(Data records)
[Start of section]

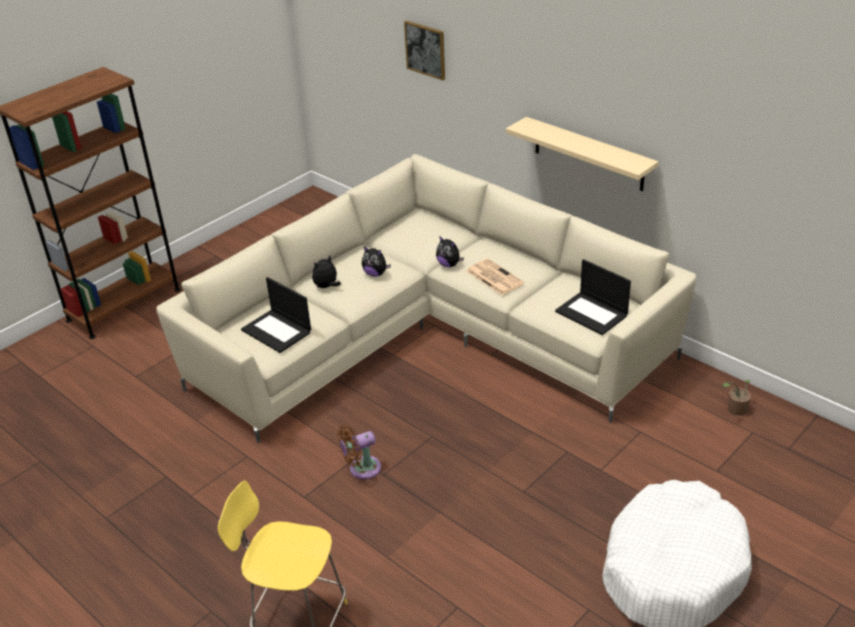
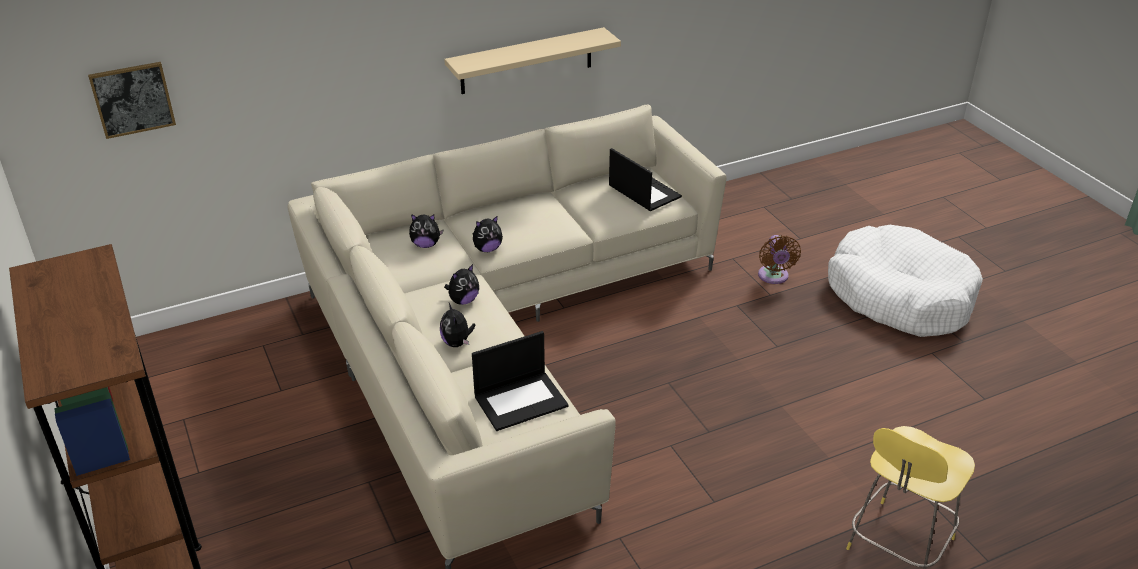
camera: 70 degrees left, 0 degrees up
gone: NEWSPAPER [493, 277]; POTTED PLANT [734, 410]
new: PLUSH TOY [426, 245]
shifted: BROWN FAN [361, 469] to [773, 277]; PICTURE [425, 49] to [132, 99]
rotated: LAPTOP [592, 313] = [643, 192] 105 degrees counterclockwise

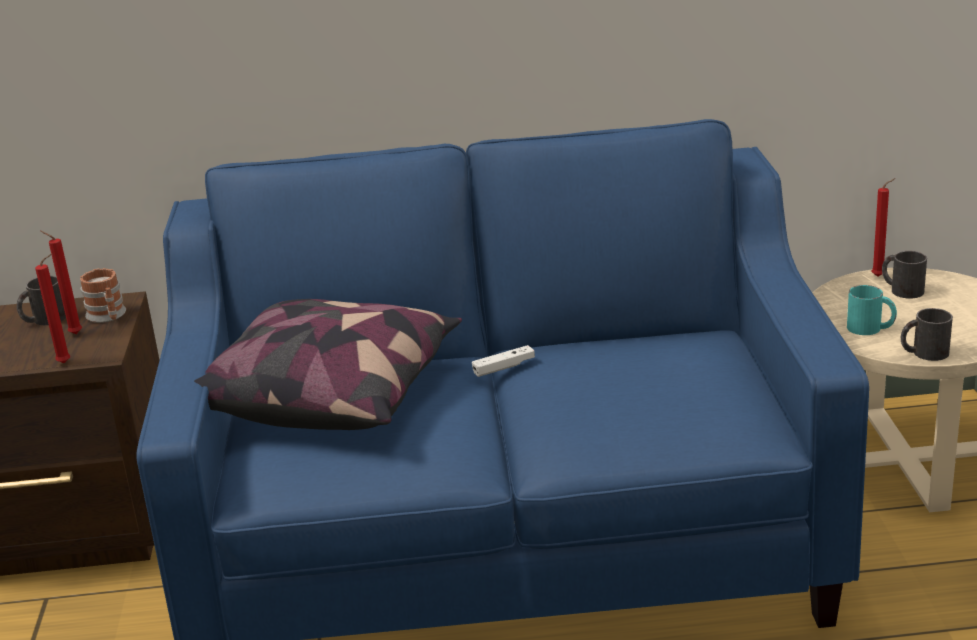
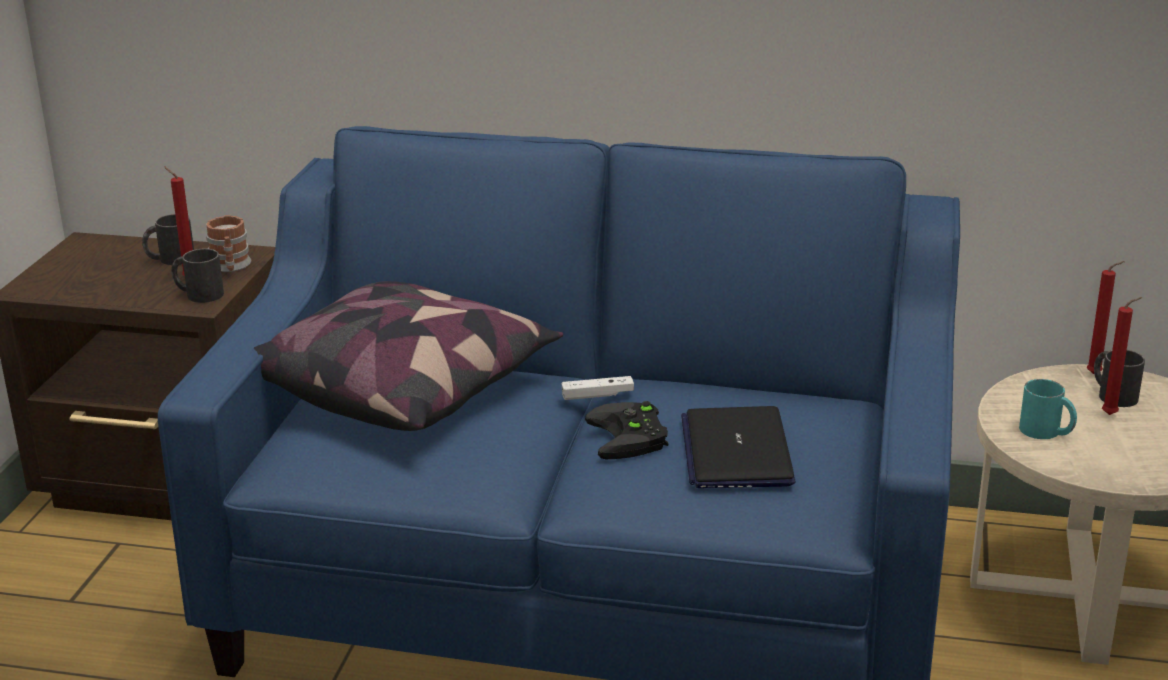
camera: 15 degrees right, 0 degrees up
new: BLACK GAME CONTROLLER [631, 437]; LAPTOP [736, 450]
shifted: RED CANDLE [66, 363] to [1112, 415]; BLACK MUG [923, 353] to [198, 294]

[End of section]

INSTRUCTIONS FOR THE TASK:
From the first line to the last, copy the records above exactly and leave out the pictures.

RESPONSE:
camera: 70 degrees left, 0 degrees up
gone: NEWSPAPER [493, 277]; POTTED PLANT [734, 410]
new: PLUSH TOY [426, 245]
shifted: BROWN FAN [361, 469] to [773, 277]; PICTURE [425, 49] to [132, 99]
rotated: LAPTOP [592, 313] = [643, 192] 105 degrees counterclockwise

camera: 15 degrees right, 0 degrees up
new: BLACK GAME CONTROLLER [631, 437]; LAPTOP [736, 450]
shifted: RED CANDLE [66, 363] to [1112, 415]; BLACK MUG [923, 353] to [198, 294]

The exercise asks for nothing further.